本作は全くの独白から始めて、徐々に他者が登場するという構成を取る。最初は真っ赤なリュックから30キロの荷を背負って中国戦線を歩いた父を連想する。父は少佐として一個中隊を率いたとある。「父とともに行進する。俺こそが初国天皇なのだ」。それからヒッチハイクのコツが語られるが、同乗する運転手にはほとんど気を回さない。京都の知人ジュンジ君にキャノンのカメラの使用法を教える件があるが重要なのはカメラでジュンジ君は誰でもいいようなものだ。鹿児島では唐突に、自殺したファンの女の子ショーコちゃんの墓参りがなされ、遺書で麻薬が好きだったと知って原は悦び、墓前にLSDを供えている。自殺の想像と純粋な生の無垢が語られ、「俺はいい映画をつくりたいと願った」で映画は〆られる。

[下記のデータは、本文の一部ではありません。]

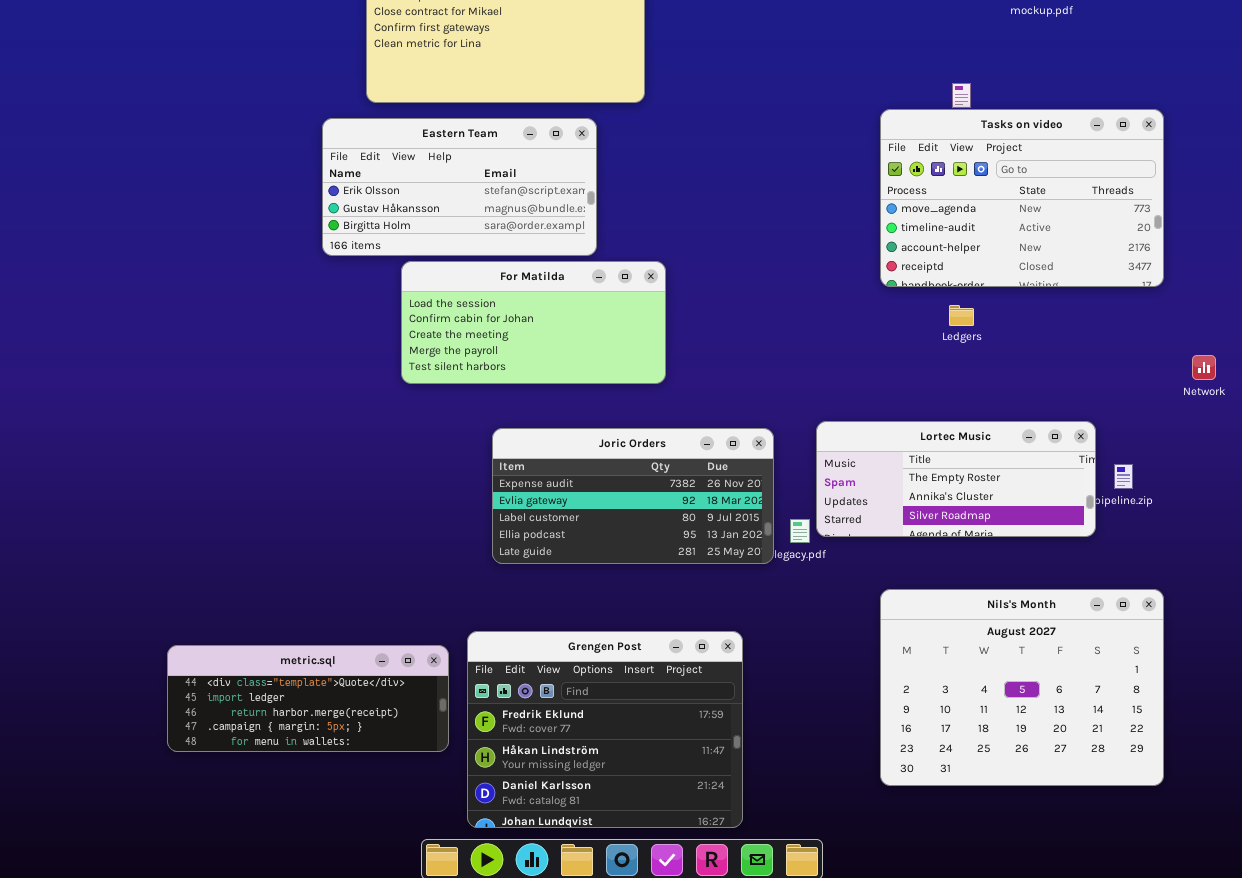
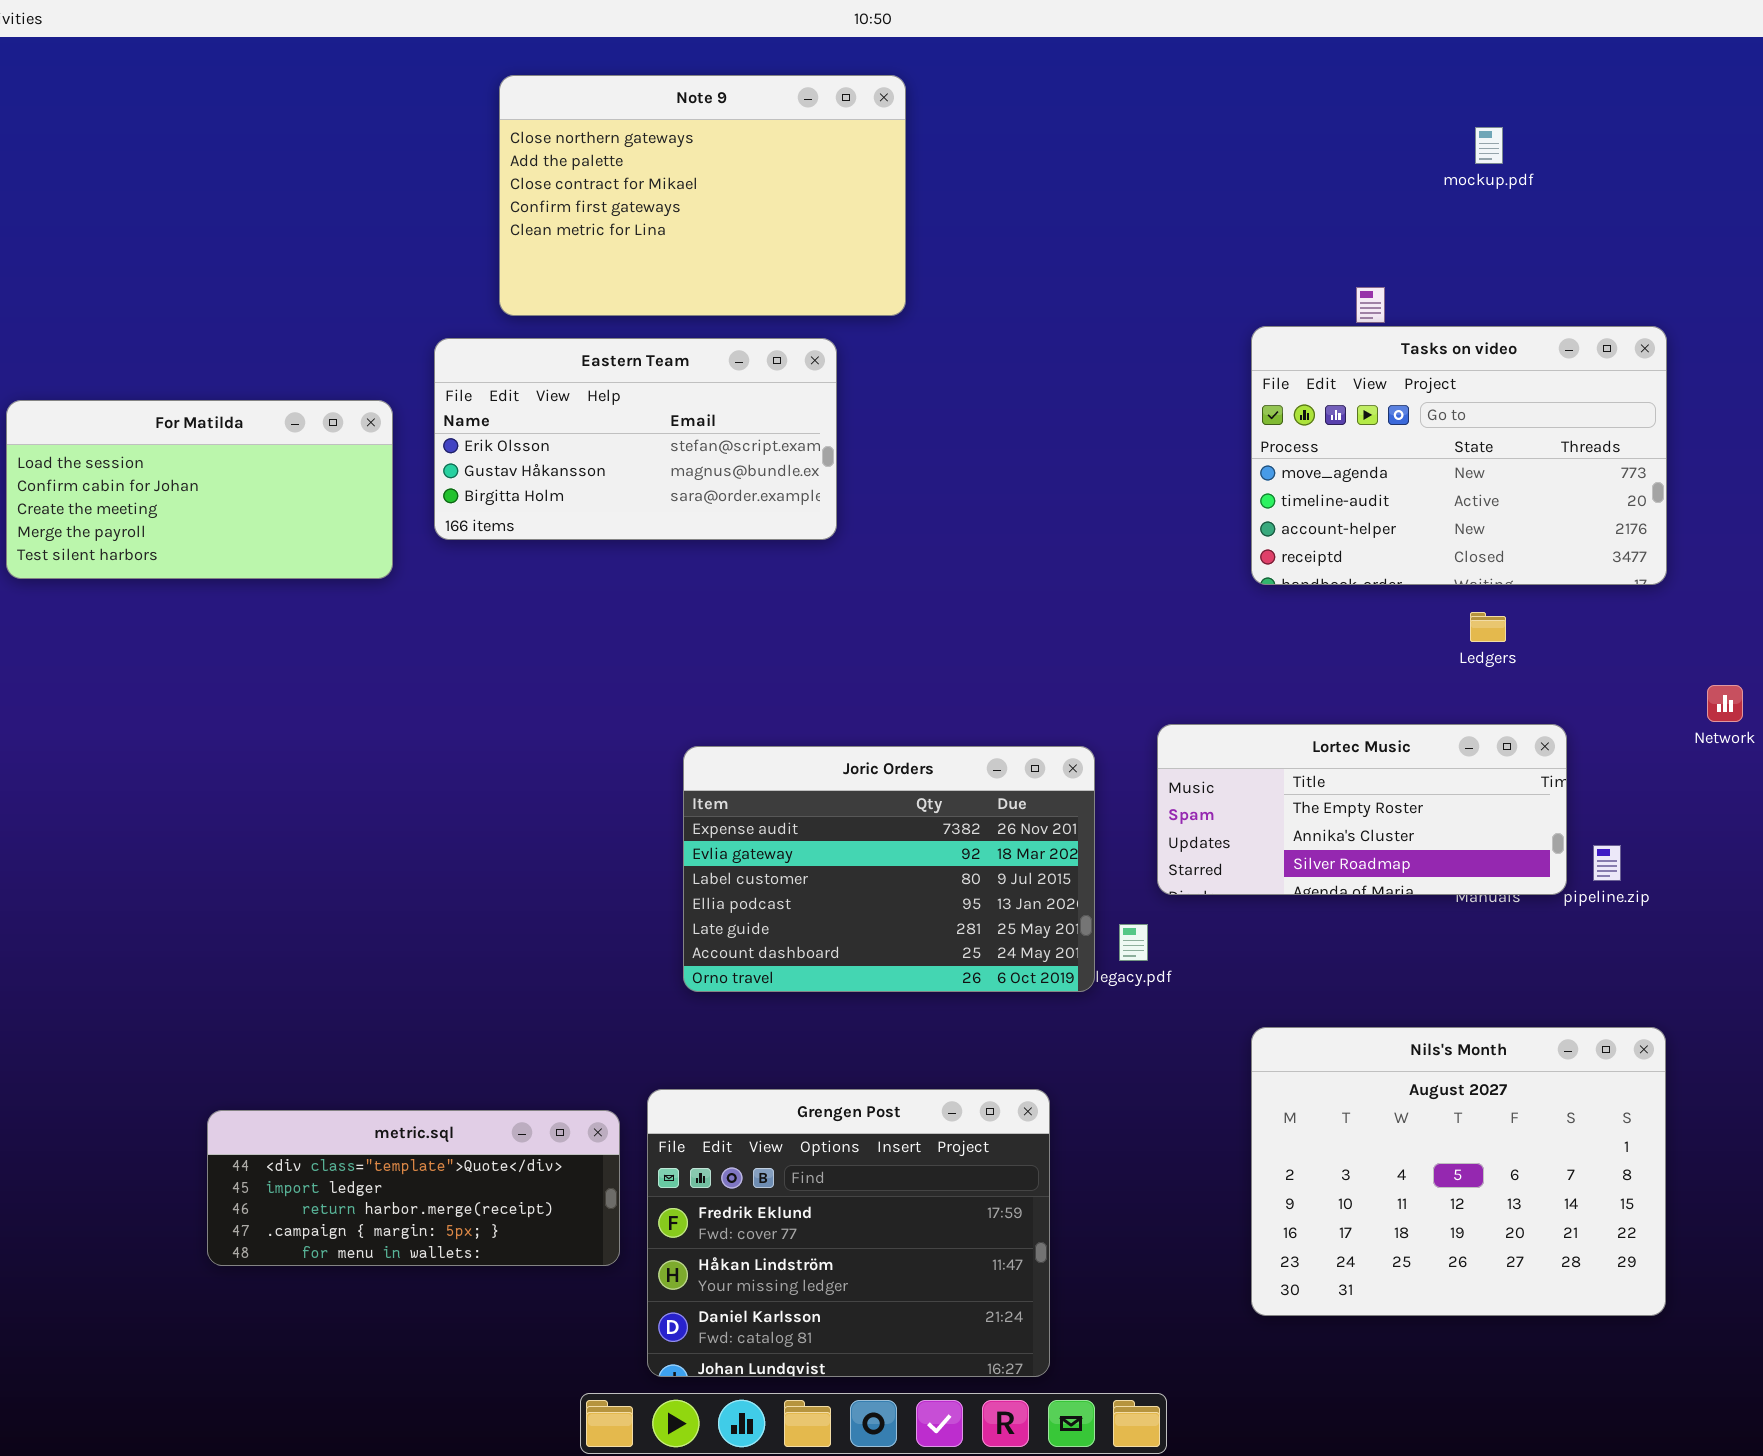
For Matilda: [401,261,666,384] -> [6,400,393,579], moved
Ledgers: [949,305,974,326] -> [1470,612,1506,642], moved
Lortec Music: [816,421,1096,537] -> [1157,724,1567,895], moved
Joric Orders: [492,428,774,564] -> [683,746,1095,992], resized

最後まで本作に他者は登場しない。ただ独白に位置付けられた他人がいるだけだ。本作の個人映画の始祖という誉れは、一般にドキュ映画に登場する他者の世界というものを切断した所に成り立っているように思われる。「M(将人)よ」と自分に呼びかける様はその風貌と併せ宮崎勉が想起され、「私にとって私は透明」と神戸連続児童殺傷事件を先取りしたフレーズまで出てくる。ここから始まる自閉的な事件と本作は親和性があるように思われた。

94年版で鑑賞。その昔、関西の民法が深夜枠で映画発掘に熱心だった頃に観たことがあり、個人的にそれは夢のような記憶だった。映画comに「73年上映時は6〜7時間の上映時間であり、その後75年には16ミリ作品として4時間5分バージョンが、また80年には2面マルチによる2時間の再編集版が作られた。今回のニューバージョンは75年版を2面マルチとして1時間48分に再編集したもので、93年の山形国際ドキュメンタリー映画祭に特別上映された。」とある。テレビで観たときも2面マルチだったから、すでに80年版だったことになる。70年代には単面で、喋くりも何倍もあったのだろうか。恐ろしいことである。